Sunday, December 20, 2015

Emily Blackwell




Emily Blackwell was born on October 8, 1826 in Bristol, England.  Her family immigrated to America when she was five settling with friends in Cincinnati.  Emily was inspired by her older sister Elizabeth, one of the first women to receive a medical degree in the U.S. and she decided to follow in her footsteps and pursue a degree in medicine.  To earn money for her education she took a teaching position but confided in her diary: “Oh, for life instead of stagnation. I long with such an intense longing for freedom, action, for life, and truth.”
Emily was rejected by eleven medical schools, including her sister’s alma mater in Geneva, New York.  In 1852 she was finally accepted at Chicago’s Rush Medical College, but the state medical society censured Rush for admitting a woman and she was asked to leave at the end of her first year. She joined her sister at her charity dispensary in New York City and gained as much practical experience as she could.  Finally she was accepted at the medical college of Western Reserve University in Cleveland.
Upon graduation with honors, she went to Scotland for further study with Sir James Simpson, a pioneer in the use of chloroform during childbirth.  When she returned to America she rejoined her sister, who had recently established the New York Infirmary for Women and Children as a teaching clinic for women doctors and a place where women could consult physicians of their own gender.  In 1858 Emily was left in control of the infirmary when Elizabeth went abroad for a year for further study.
In 1860 the infirmary moved to larger quarters.
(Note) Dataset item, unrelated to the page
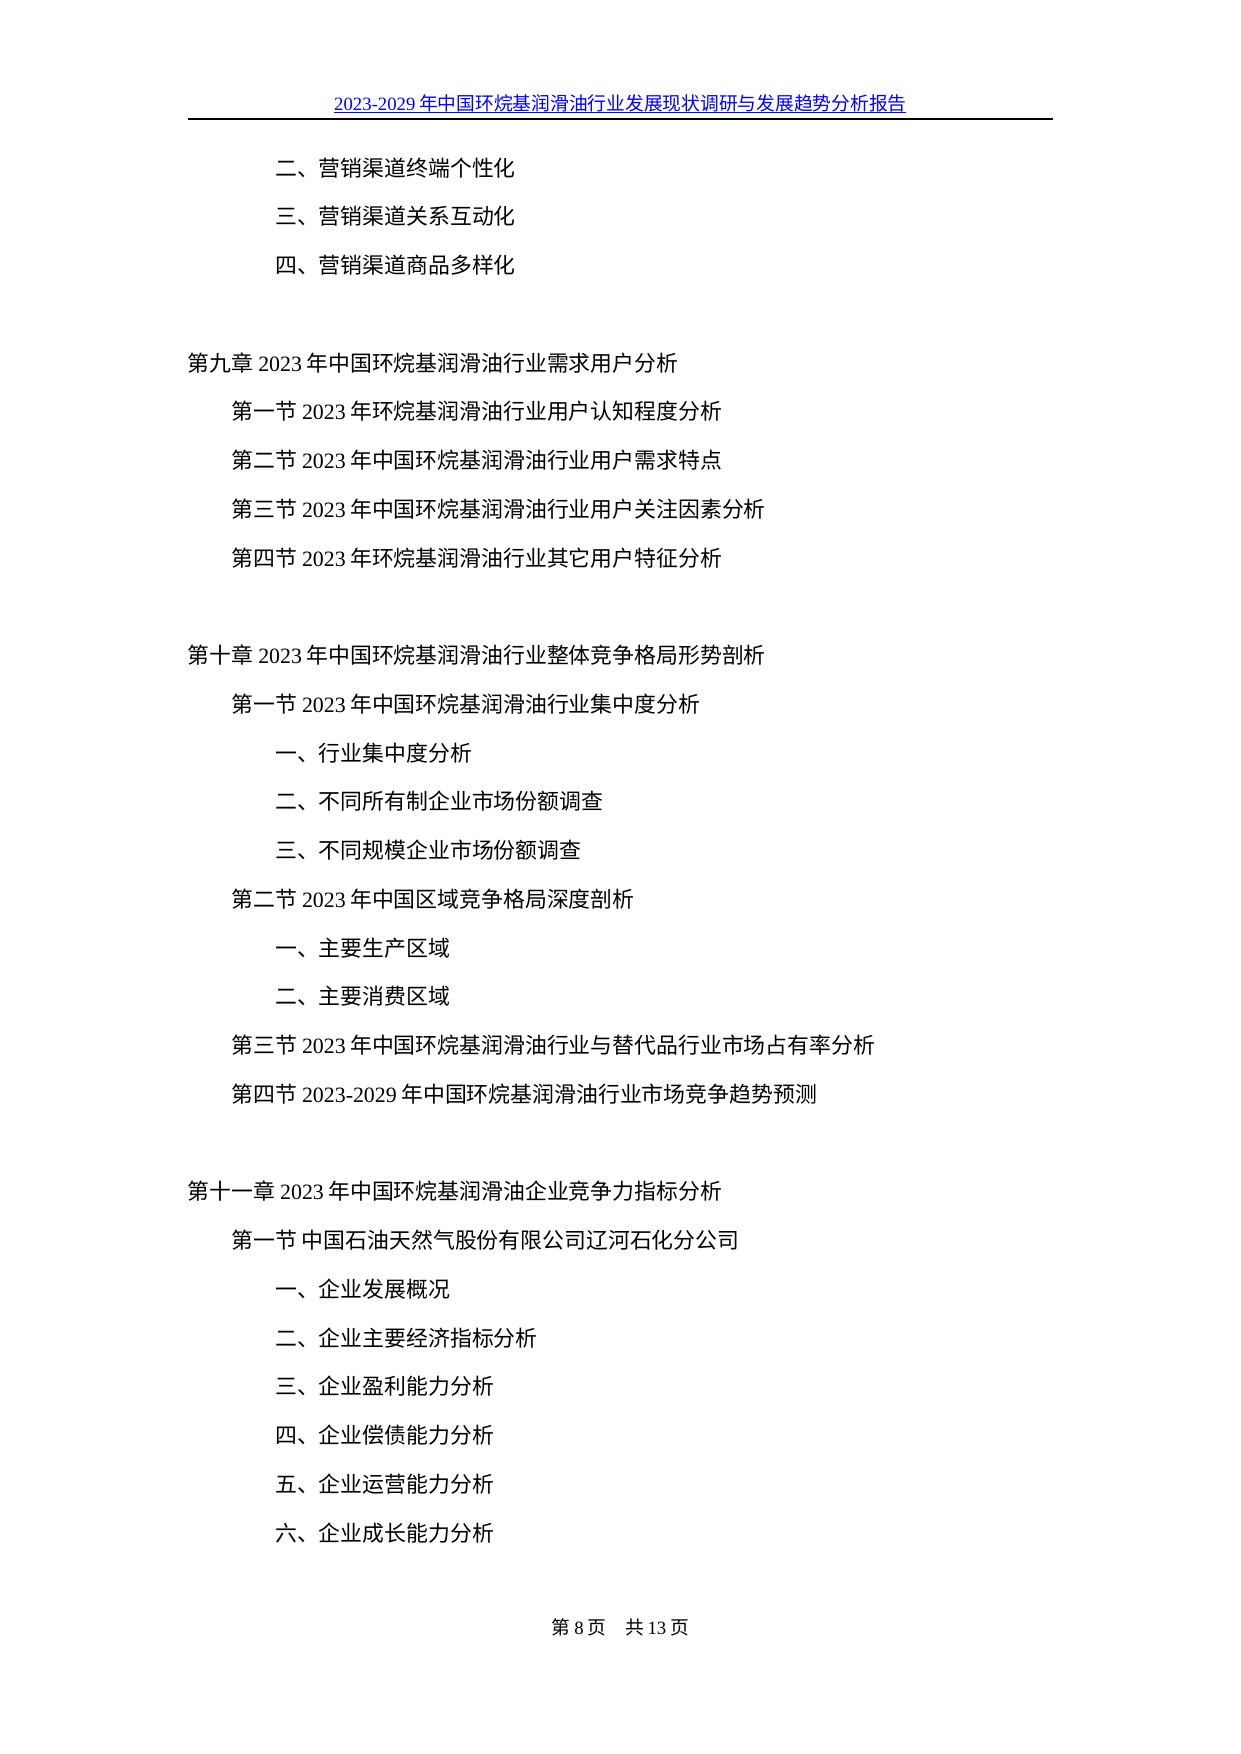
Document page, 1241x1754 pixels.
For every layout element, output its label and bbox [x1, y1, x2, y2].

text [187, 150, 1053, 1548]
The sisters established an on-site nursing school and medical college.  For thirty years Emily served as dean of the medical school and professor of obstetrics and gynecology.  In 1898 the sisters felt that their school was no longer needed as Cornell had begun to accept women students.  During its thirty one years of operation the Woman’s Medical College had graduated 364 women doctors.

The New York Infirmary for Woman and Children is still in operation today.  One of Emily’s former pupils reminisced: “She inspired us all with the vital feeling that we are still on trial and that, for women who meant to be physicians, no educational standards could be too high.  I think not many of us realized that we were going out into the world as test cases, but Dr. Blackwell did.”